Micheletti emplaza Brasil, limita retorno embajadores

TEGUCIGALPA (AP) — El gobierno de facto de Honduras dio el domingo un plazo de 10 días a Brasil para que defina la situación del derrocado presidente Manuel Zelaya, refugiado en la embajada de ese país en Tegucigalpa, y advirtió que de lo contrario adoptará "medidas adicionales" que no especificó.

"Nuevamente solicitamos al gobierno de Brasil que defina el estatus del señor Zelaya dentro de un plazo no mayor de 10 días. De no ser así, nos veremos obligados a tomar medidas adicionales de acuerdo al derecho internacional", dijo en un comunicado la Cancillería del gobierno de facto.

Instó asimismo a Brasil a "que inmediatamente tome medidas para asegurar que el señor Zelaya deje de utilizar la protección que le ofrece la representación diplomática para instigar a la violencia en Honduras".

El mandatario derrocado instó el sábado a sus seguidores a continuar protestando en las calles para obligar a los golpistas a abandonar el poder en Honduras.

El Consejo de Seguridad de Naciones Unidas emitió un pronunciamiento la semana pasada en el que exigió que las autoridades instauradas en Honduras dejen de hostigar la embajada brasileña en Tegucigalpa.

El presidente brasileño Luiz Inácio Lula da Silva dijo que Zelaya podría quedarse allí el tiempo que quiera, pero el presidente de facto de Honduras, Roberto Micheletti, ha reiterado públicamente que Brasil debe llevarse a su país a Zelaya como asilado o entregarlo a la justicia hondureña.

El gobierno de facto acusa a Zelaya de cuatro cargos, entre ellos atentar contra el sistema democrático y traición a la patria, pues consideran que intentó convocar a un referendo para modificar la Constitución.

En el mismo comunicado, la Cancillería condicionó el retorno de embajadores que fueron retirados de Tegucigalpa después del golpe de estado del 28 de junio, al afirmar que serán recibidos solo si sus naciones reconocen como legítimo al gobierno de facto.

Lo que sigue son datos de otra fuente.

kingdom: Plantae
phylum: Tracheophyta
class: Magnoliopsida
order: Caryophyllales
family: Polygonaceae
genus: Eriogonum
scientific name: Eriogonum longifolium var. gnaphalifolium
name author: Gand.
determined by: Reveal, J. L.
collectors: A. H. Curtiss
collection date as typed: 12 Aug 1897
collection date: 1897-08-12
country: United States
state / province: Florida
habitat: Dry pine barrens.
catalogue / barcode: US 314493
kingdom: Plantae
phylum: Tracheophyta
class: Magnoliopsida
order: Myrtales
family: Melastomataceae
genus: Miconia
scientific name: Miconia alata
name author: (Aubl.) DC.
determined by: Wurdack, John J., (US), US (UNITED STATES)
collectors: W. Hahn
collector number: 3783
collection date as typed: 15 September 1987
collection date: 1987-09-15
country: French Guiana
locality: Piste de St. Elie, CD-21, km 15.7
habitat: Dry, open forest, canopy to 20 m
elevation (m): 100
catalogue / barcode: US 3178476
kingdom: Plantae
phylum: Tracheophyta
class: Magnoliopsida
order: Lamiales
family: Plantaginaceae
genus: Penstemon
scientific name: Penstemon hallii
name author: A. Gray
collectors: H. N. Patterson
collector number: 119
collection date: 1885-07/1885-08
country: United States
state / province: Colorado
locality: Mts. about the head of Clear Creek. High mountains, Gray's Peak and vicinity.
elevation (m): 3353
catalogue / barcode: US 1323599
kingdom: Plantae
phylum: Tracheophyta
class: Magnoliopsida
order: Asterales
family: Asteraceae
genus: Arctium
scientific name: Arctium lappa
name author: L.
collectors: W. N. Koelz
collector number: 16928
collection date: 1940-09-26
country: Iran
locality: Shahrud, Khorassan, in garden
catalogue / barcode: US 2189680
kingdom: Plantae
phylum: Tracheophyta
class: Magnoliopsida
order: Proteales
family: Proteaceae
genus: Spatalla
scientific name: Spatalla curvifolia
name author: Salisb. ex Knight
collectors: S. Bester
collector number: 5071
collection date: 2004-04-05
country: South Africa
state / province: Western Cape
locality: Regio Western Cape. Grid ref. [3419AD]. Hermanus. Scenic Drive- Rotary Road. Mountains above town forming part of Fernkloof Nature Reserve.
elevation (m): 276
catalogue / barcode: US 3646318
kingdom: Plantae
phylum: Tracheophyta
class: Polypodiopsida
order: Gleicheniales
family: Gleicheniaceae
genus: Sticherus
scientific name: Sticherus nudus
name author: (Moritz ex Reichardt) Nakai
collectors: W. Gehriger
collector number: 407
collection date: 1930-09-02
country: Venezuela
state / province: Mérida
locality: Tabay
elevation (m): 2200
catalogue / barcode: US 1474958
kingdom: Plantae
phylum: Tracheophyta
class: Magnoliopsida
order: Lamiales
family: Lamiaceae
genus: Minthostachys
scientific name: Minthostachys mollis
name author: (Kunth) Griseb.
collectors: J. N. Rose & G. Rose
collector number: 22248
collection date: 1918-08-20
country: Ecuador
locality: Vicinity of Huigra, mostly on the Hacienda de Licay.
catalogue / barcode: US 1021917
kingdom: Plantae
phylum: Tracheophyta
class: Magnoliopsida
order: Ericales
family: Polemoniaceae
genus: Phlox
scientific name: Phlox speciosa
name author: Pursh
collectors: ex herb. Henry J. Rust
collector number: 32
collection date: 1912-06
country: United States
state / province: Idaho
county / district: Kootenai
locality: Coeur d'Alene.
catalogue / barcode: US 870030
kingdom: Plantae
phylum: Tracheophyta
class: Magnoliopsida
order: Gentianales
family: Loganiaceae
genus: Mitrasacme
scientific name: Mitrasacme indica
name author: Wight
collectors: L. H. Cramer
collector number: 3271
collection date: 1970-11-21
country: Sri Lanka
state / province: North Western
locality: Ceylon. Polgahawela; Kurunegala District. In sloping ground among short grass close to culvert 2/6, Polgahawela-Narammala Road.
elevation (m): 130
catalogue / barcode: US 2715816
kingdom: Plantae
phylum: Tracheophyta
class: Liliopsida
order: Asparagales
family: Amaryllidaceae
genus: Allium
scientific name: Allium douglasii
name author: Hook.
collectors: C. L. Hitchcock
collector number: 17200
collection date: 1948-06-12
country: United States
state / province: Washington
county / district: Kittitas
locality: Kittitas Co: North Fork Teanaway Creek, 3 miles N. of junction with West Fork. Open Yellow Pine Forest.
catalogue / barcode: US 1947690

Advirtió además que "la normalización de relaciones con esos países estará condicionada a medidas de reciprocidad inmediata", lo que implicaría el reconocimiento de embajadores hondureños designados por Micheletti.

La semana pasada, ante la inesperada presencia de Zelaya en la capital hondureña, la Organización de los Estados Americanos (OEA) y la Unión Europea manifestaron su intención de devolver a Tegucigalpa a los embajadores de sus países para ayudar a resolver la crisis política prevaleciente.

El gobierno de facto también decidió impedir la llegada de una misión de cancilleres encabezados por el secretario general de la OEA, José Miguel Insulza, que tenía previsto llegar el viernes a Tegucigalpa para promover una salida a la crisis, decisión ante la cual, el mediador y presidente costarricense Oscar Arias decidió que tampoco viajaría a la capital hondureña.